日本地球惑星科学連合2016年大会

講演情報

ポスター発表

セッション記号 S (固体地球科学) » S-GL 地質学

[S-GL36] プレート収束境界における堆積盆形成テクトニクスの新たな展望

2016年5月23日(月) 17:15 〜 18:30 ポスター会場 (国際展示場 6ホール)

コンビーナ:*伊藤 康人(大阪府立大学大学院理学系研究科物理科学専攻)、高野 修(石油資源開発株式会社技術研究所)

17:15 〜 18:30

[SGL36-P03] 関西地域の表層地盤特性から見る盆地構造

*北田 奈緒子1伊藤 浩子1井上 直人1三田村 宗樹2竹村 恵二3 (1.一般財団法人地域地盤環境研究所、2.大阪市立大学大学院理学研究科、3.京都大学大学院理学研究科 地球熱学施設別府)

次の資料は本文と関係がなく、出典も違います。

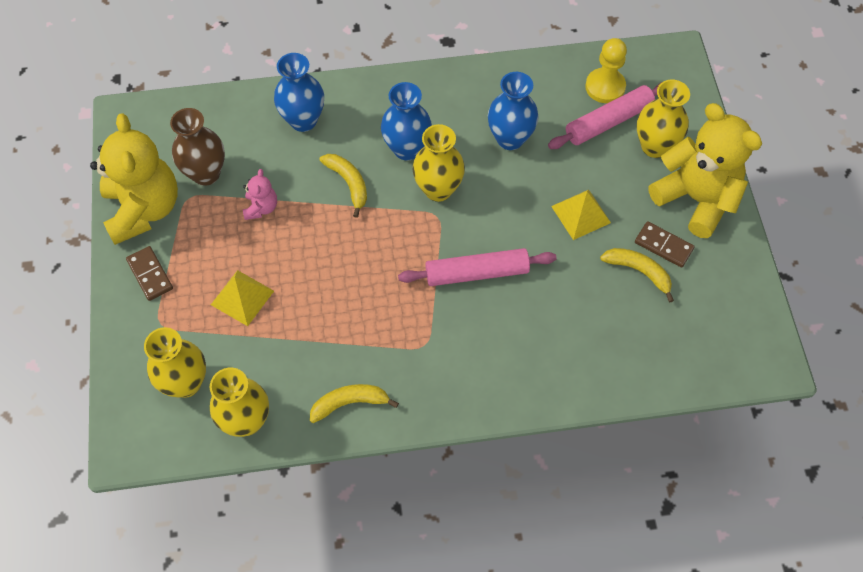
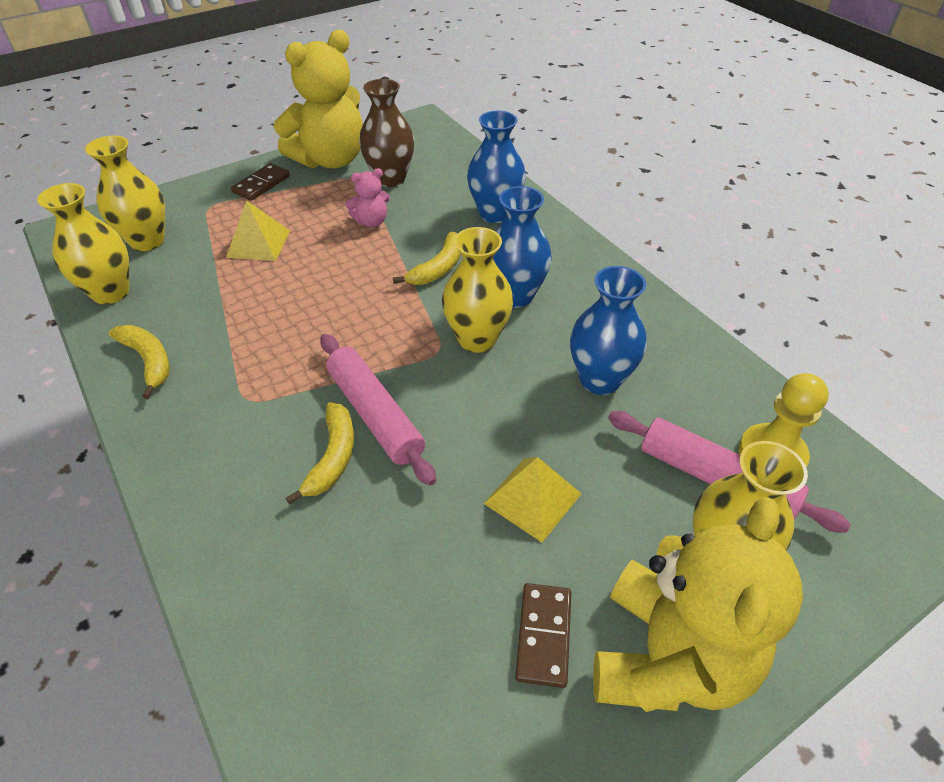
camera: 65 degrees right, 15 degrees down
yellow banana [600,248,674,303] -> yellow banana moved to [285,402,354,505]

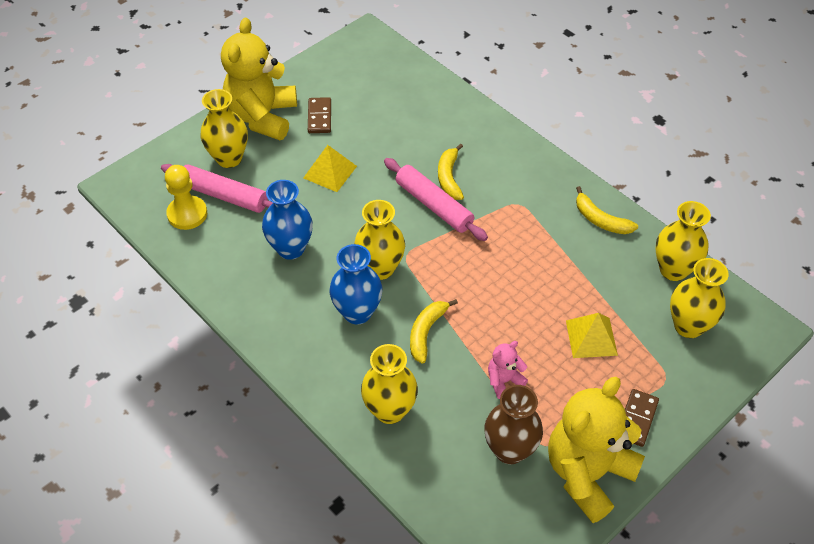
camera: 170 degrees right, 5 degrees up
blue vase [467,110,526,223] -> yellow vase [361,344,418,424]

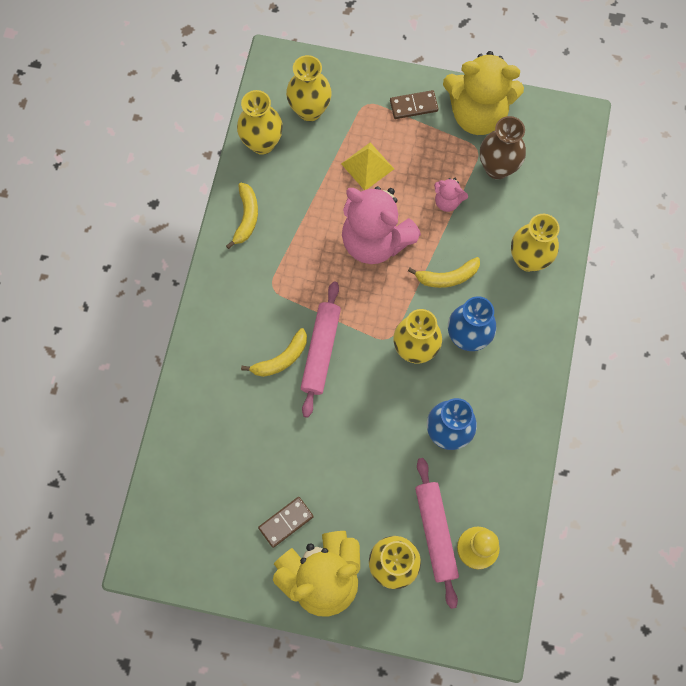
camera: 125 degrees left, 20 degrees up
yellow pyramid [303,145,357,192] -> none
none -> pink teddy bear [342,186,421,264]

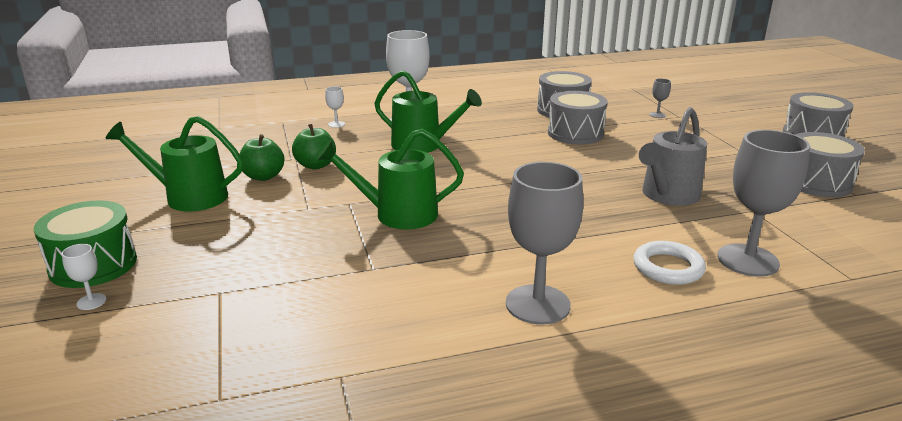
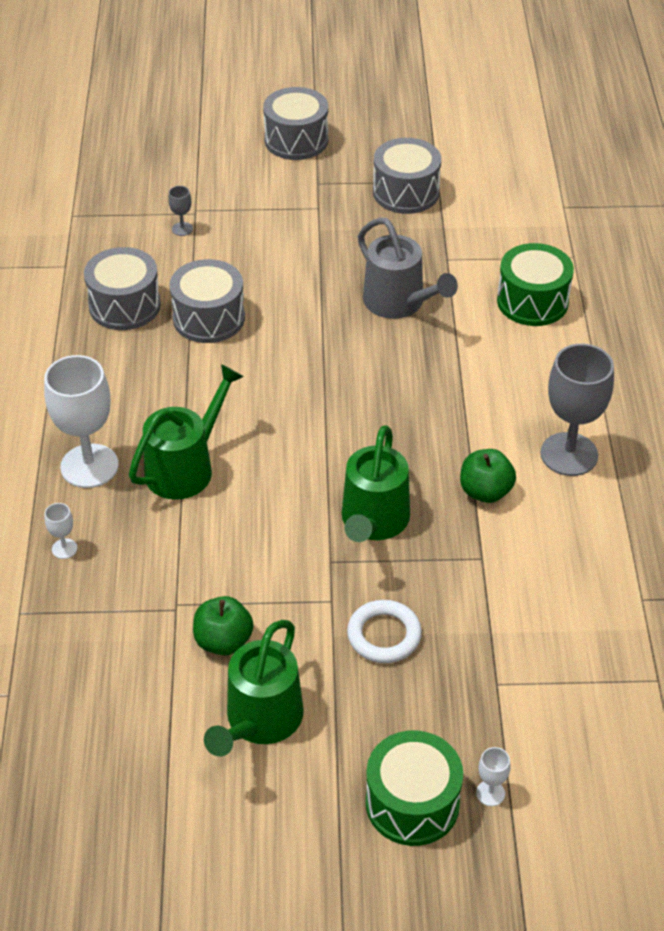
camera: 75 degrees left, 20 degrees up
green apple [292,124,336,169] -> green apple moved to [460,449,516,503]
white ring [633,241,706,285] -> white ring moved to [347,600,422,663]
grey goblet [717,130,810,277] -> green drum [497,243,574,326]

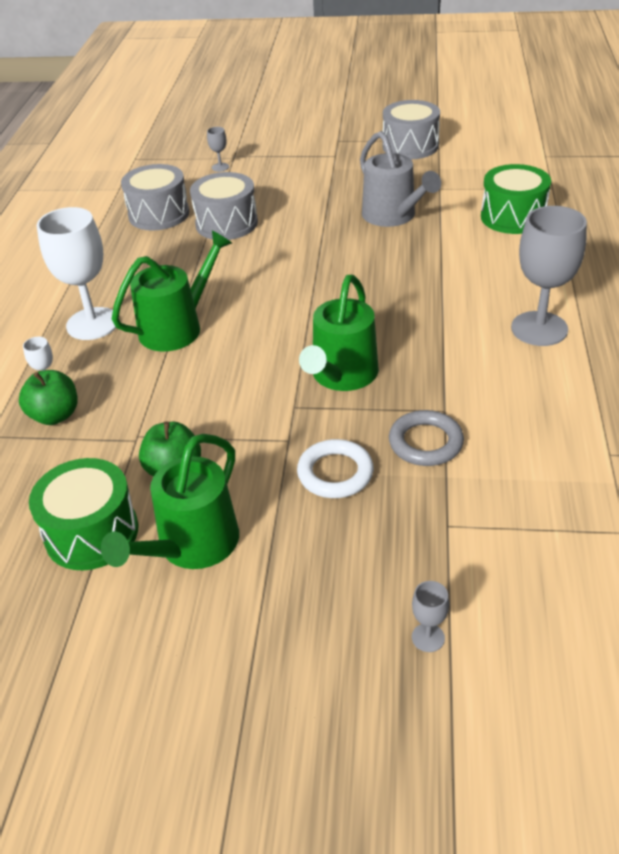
camera: 10 degrees right, 5 degrees down
grey drum [263,87,328,160] -> none
green drum [366,730,463,846] -> green drum moved to [29,458,139,570]
green apple [460,449,516,503] -> green apple moved to [19,370,77,425]
white goblet [476,747,510,806] -> grey goblet [412,581,449,652]
none -> grey ring [389,410,464,466]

キーワード:ボーリング、データベース、構造運動、堆積環境

関西地盤研究会では,1995年の兵庫県南部地震以降,関西圏周辺の地域について表層のボーリングデータを主とした地盤情報を収集し,表層地盤構造を研究し.また,地域ごとに基準ボーリング調査を実施して,表層部の地質特性および地盤特性についての検討を行ってきた.これらの内容は「新関西地盤」シリーズにおいてとりまとめを行っている.本発表では,このときの検討,取りまとめ内容を中心に,各検討地域にみられる構造の特徴について,表層地盤の研究の観点から取りまとめる.
これまでに検討を行った地域は,神戸阪神間(1998),大阪平野(2007),京都盆地(2002),近江盆地(2014),和歌山平野(2011)である.各地域の表層部のボーリングデータと基準ボーリングや地質調査コアのデータと反射法物理探査データなどを組み合わせて,基盤部から表層部までの地層の堆積状況と構造運動について,検討を行っている.特に表層部においては,ボーリングデータ等から,沖積層,上部洪積層などの特徴からの区分を行い,各鍵層の追跡,対比を行った.
この結果によると,大阪平野においては,上町断層の活動以上に東大阪地域における生駒断層による海成粘土層下面の傾動が大きくみられる.京都盆地は東西縁に南北方向の活断層が分布する構造盆地である.この盆地では,東西縁における傾動以上に,近年においては,南北方向の傾動が大きく,特に宇治川以南部の巨椋池を含む地域の沈降が顕著にみられる.近江盆地は全体的に琵琶湖西岸断層系に伴う傾動運動がみられる.和歌山平野においても海水準変動に伴う海進状況の復元から見ると,MTLの運動に伴う北落ちの傾動がみられる.
このように,表層の地盤情報をまとめ,基盤構造などと照らし合わせて検討すると,完新統以降の地盤情報から現在の構造運動の特徴を抽出することが可能である.